Aside from computing the checksum, we need only modify the communication between the master and the workers. The first step is finding any calls to the MPI_Comm_size function and adjusting the results of this call such that half as many processors appear available as there really are. Any communication from the master processor, which is also easy to identify by looking at the processor number in the MPI_Comm_send and MPI_Comm_recv functions, must be duplicated to the actual processor it is intended for and the processor we set aside to be a verifier. This process only entails duplicating any communication from the master. After handling communication from the master to the workers, each worker's communication back to the master must be preceded by an extra communication of the checksum to the master. The master must precede any communication from workers by collecting checksums from the worker and the verifier, and then immediately receive results from the worker. Verifiers never send anything to the master besides checksums, so this communication must be predicated on whether a processor is a worker or a verifier. In short, while there is a number of things to do to make detecting Byzantine failures transparent, it is entirely doable.
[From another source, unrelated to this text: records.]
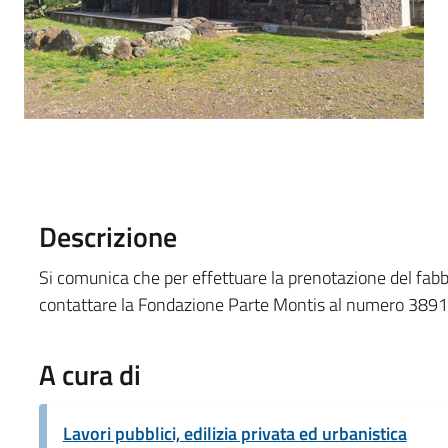
Descrizione
Si comunica che per effettuare la prenotazione del fabb
contattare la Fondazione Parte Montis al numero 389
A cura di
Lavori pubblici, edilizia privata ed urbanistica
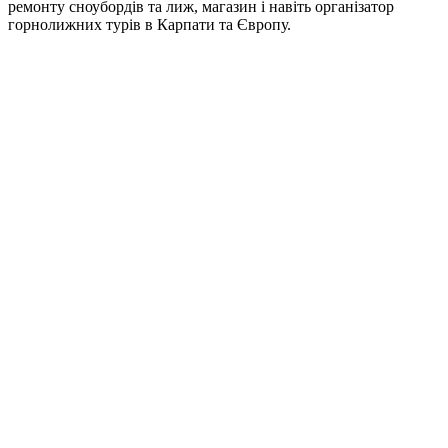
ремонту сноубордів та лиж, магазин і навіть організатор
горнолижних турів в Карпати та Європу.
Now, we return to the problem of perturbing the optimization of matrix-multiply routines. The first thing that we note is that computing the checksum inside the matrix-multiply loop is not necessary. Indeed, if we used some other routine to compute the checksum, we could separate the matrix-multiply from the checksum. This has the added advantage of simplifying the compiler transformation. Instead, the checksum could be computed immediately before the communication from the worker to the master by running md5 or some similar hash function on the data that the worker intends to send back to the master. Since md5 runs in linear time, and the amount of data it needs to hash is quadratic (the size of the part of the matrix C), the running time of hashing the matrix into a checksum via md5 is no better or worse than computing the checksum directly in the matrix-multiply loop. This means a better implementation would likely use md5 to guarantee the communication from the worker to the master is valid. This also has the added advantage of generalizing our approach, as we are not necessarily searching for matrix-multiply routines and instead we only care about the communication between the master and the workers, or vice-versa.

Final Thoughts

While Byzantine failures do not happen often, there are circumstances where they should be expected such as an untrusted computing environment. Handling them transparently certainly is practical and, at least to us, an exciting avenue of discovery. One point we wish to return to is that networks and other mediums of communication now implement error correction codes to prevent against corruption and other errors similar to Byzantine failures. Even the Pentium III Xeon and Pentium 4 Xeon processors now include error correction codes in the L2 cache. Verifying the results of a computation in conjunction with these error correcting codes seems interesting and is an area deserving attention. Unfortunately, we lacked knowledge of some key aspects of these error correction codes to study this possibility effectively.

And finally, we note that halving the number of useful processors is a tall-order for many scientific applications. Indeed, many end users would prefer to get results earlier than later. Our technique seems to go against this in many ways. Nevertheless, we only double the computation time, which by Moore's Law will be fixed in eighteen months anyway. (Slight grin goes here!) More importantly, combining this technique for detecting Byzantine failures with other fault tolerance failures such as fail-stop seems prudent. Especially since fail-stop failures are orders of magnitude more likely, adapting them so they also take care of Byzantine failures is in the best interest of consumers in need of fault tolerance.